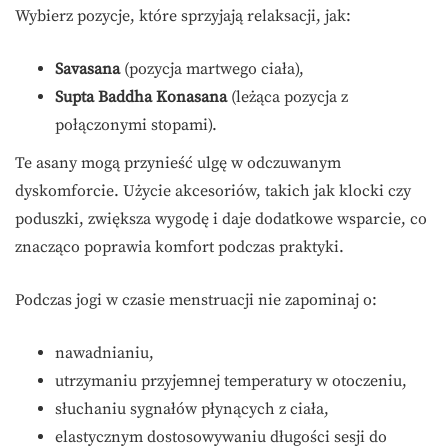
Wybierz pozycje, które sprzyjają relaksacji, jak:
Savasana
(pozycja martwego ciała),
Supta Baddha Konasana
(leżąca pozycja z
połączonymi stopami).
Te asany mogą przynieść ulgę w odczuwanym
dyskomforcie. Użycie akcesoriów, takich jak klocki czy
poduszki, zwiększa wygodę i daje dodatkowe wsparcie, co
znacząco poprawia komfort podczas praktyki.
Podczas jogi w czasie menstruacji nie zapominaj o:
nawadnianiu,
utrzymaniu przyjemnej temperatury w otoczeniu,
słuchaniu sygnałów płynących z ciała,
elastycznym dostosowywaniu długości sesji do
══════════════════════════════
* _Exercise_
Exactly the lines from the top of the listing through the line with "słuchaniu sygnałów płynących", and no pictures, should be printed.

* _Response_
Wybierz pozycje, które sprzyjają relaksacji, jak:
Savasana
(pozycja martwego ciała),
Supta Baddha Konasana
(leżąca pozycja z
połączonymi stopami).
Te asany mogą przynieść ulgę w odczuwanym
dyskomforcie. Użycie akcesoriów, takich jak klocki czy
poduszki, zwiększa wygodę i daje dodatkowe wsparcie, co
znacząco poprawia komfort podczas praktyki.
Podczas jogi w czasie menstruacji nie zapominaj o:
nawadnianiu,
utrzymaniu przyjemnej temperatury w otoczeniu,
słuchaniu sygnałów płynących z ciała,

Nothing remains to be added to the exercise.